> **Task description**
What follows is a block of records; reproduce all of it verbatim.
START Listed records
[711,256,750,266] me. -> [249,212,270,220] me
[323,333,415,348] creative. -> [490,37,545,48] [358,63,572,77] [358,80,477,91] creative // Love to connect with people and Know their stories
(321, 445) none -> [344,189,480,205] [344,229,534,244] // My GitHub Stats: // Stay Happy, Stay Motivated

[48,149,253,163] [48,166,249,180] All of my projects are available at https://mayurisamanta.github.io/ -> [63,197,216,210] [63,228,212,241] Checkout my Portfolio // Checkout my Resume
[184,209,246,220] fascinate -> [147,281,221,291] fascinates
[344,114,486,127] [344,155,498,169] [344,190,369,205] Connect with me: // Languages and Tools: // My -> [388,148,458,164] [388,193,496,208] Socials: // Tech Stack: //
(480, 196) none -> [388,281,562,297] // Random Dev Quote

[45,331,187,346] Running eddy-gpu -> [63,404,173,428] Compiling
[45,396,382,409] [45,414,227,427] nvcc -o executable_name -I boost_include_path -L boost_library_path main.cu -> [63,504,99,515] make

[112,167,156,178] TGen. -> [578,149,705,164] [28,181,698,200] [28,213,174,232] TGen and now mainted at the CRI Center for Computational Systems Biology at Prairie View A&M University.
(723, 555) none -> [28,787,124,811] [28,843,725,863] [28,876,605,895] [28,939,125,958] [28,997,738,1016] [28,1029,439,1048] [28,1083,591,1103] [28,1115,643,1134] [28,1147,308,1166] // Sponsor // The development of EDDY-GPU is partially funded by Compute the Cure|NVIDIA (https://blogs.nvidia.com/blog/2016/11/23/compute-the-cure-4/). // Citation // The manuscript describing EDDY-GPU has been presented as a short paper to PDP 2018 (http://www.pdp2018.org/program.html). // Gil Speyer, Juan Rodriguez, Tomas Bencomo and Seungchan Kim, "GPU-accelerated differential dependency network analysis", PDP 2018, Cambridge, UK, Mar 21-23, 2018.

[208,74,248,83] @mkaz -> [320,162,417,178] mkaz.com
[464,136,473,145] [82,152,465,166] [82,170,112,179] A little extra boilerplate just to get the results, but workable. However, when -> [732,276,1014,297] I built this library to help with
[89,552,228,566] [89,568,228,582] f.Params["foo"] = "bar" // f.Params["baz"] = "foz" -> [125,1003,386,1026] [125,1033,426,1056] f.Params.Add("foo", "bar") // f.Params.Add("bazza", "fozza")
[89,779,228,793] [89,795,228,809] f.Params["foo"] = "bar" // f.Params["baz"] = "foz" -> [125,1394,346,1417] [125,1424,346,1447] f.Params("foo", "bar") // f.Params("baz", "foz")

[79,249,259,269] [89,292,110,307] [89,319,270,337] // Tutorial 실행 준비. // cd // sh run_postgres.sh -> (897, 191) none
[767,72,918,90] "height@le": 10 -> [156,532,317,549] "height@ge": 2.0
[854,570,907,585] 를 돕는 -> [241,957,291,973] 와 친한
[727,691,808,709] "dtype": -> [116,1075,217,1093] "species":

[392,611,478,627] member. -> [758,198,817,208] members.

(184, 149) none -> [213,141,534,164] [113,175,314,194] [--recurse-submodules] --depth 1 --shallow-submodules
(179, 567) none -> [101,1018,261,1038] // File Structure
END Listed records
> **Answer for this exercise**
[711,256,750,266] me. -> [249,212,270,220] me
[323,333,415,348] creative. -> [490,37,545,48] [358,63,572,77] [358,80,477,91] creative // Love to connect with people and Know their stories
(321, 445) none -> [344,189,480,205] [344,229,534,244] // My GitHub Stats: // Stay Happy, Stay Motivated

[48,149,253,163] [48,166,249,180] All of my projects are available at https://mayurisamanta.github.io/ -> [63,197,216,210] [63,228,212,241] Checkout my Portfolio // Checkout my Resume
[184,209,246,220] fascinate -> [147,281,221,291] fascinates
[344,114,486,127] [344,155,498,169] [344,190,369,205] Connect with me: // Languages and Tools: // My -> [388,148,458,164] [388,193,496,208] Socials: // Tech Stack: //
(480, 196) none -> [388,281,562,297] // Random Dev Quote

[45,331,187,346] Running eddy-gpu -> [63,404,173,428] Compiling
[45,396,382,409] [45,414,227,427] nvcc -o executable_name -I boost_include_path -L boost_library_path main.cu -> [63,504,99,515] make

[112,167,156,178] TGen. -> [578,149,705,164] [28,181,698,200] [28,213,174,232] TGen and now mainted at the CRI Center for Computational Systems Biology at Prairie View A&M University.
(723, 555) none -> [28,787,124,811] [28,843,725,863] [28,876,605,895] [28,939,125,958] [28,997,738,1016] [28,1029,439,1048] [28,1083,591,1103] [28,1115,643,1134] [28,1147,308,1166] // Sponsor // The development of EDDY-GPU is partially funded by Compute the Cure|NVIDIA (https://blogs.nvidia.com/blog/2016/11/23/compute-the-cure-4/). // Citation // The manuscript describing EDDY-GPU has been presented as a short paper to PDP 2018 (http://www.pdp2018.org/program.html). // Gil Speyer, Juan Rodriguez, Tomas Bencomo and Seungchan Kim, "GPU-accelerated differential dependency network analysis", PDP 2018, Cambridge, UK, Mar 21-23, 2018.

[208,74,248,83] @mkaz -> [320,162,417,178] mkaz.com
[464,136,473,145] [82,152,465,166] [82,170,112,179] A little extra boilerplate just to get the results, but workable. However, when -> [732,276,1014,297] I built this library to help with
[89,552,228,566] [89,568,228,582] f.Params["foo"] = "bar" // f.Params["baz"] = "foz" -> [125,1003,386,1026] [125,1033,426,1056] f.Params.Add("foo", "bar") // f.Params.Add("bazza", "fozza")
[89,779,228,793] [89,795,228,809] f.Params["foo"] = "bar" // f.Params["baz"] = "foz" -> [125,1394,346,1417] [125,1424,346,1447] f.Params("foo", "bar") // f.Params("baz", "foz")

[79,249,259,269] [89,292,110,307] [89,319,270,337] // Tutorial 실행 준비. // cd // sh run_postgres.sh -> (897, 191) none
[767,72,918,90] "height@le": 10 -> [156,532,317,549] "height@ge": 2.0
[854,570,907,585] 를 돕는 -> [241,957,291,973] 와 친한
[727,691,808,709] "dtype": -> [116,1075,217,1093] "species":

[392,611,478,627] member. -> [758,198,817,208] members.

(184, 149) none -> [213,141,534,164] [113,175,314,194] [--recurse-submodules] --depth 1 --shallow-submodules
(179, 567) none -> [101,1018,261,1038] // File Structure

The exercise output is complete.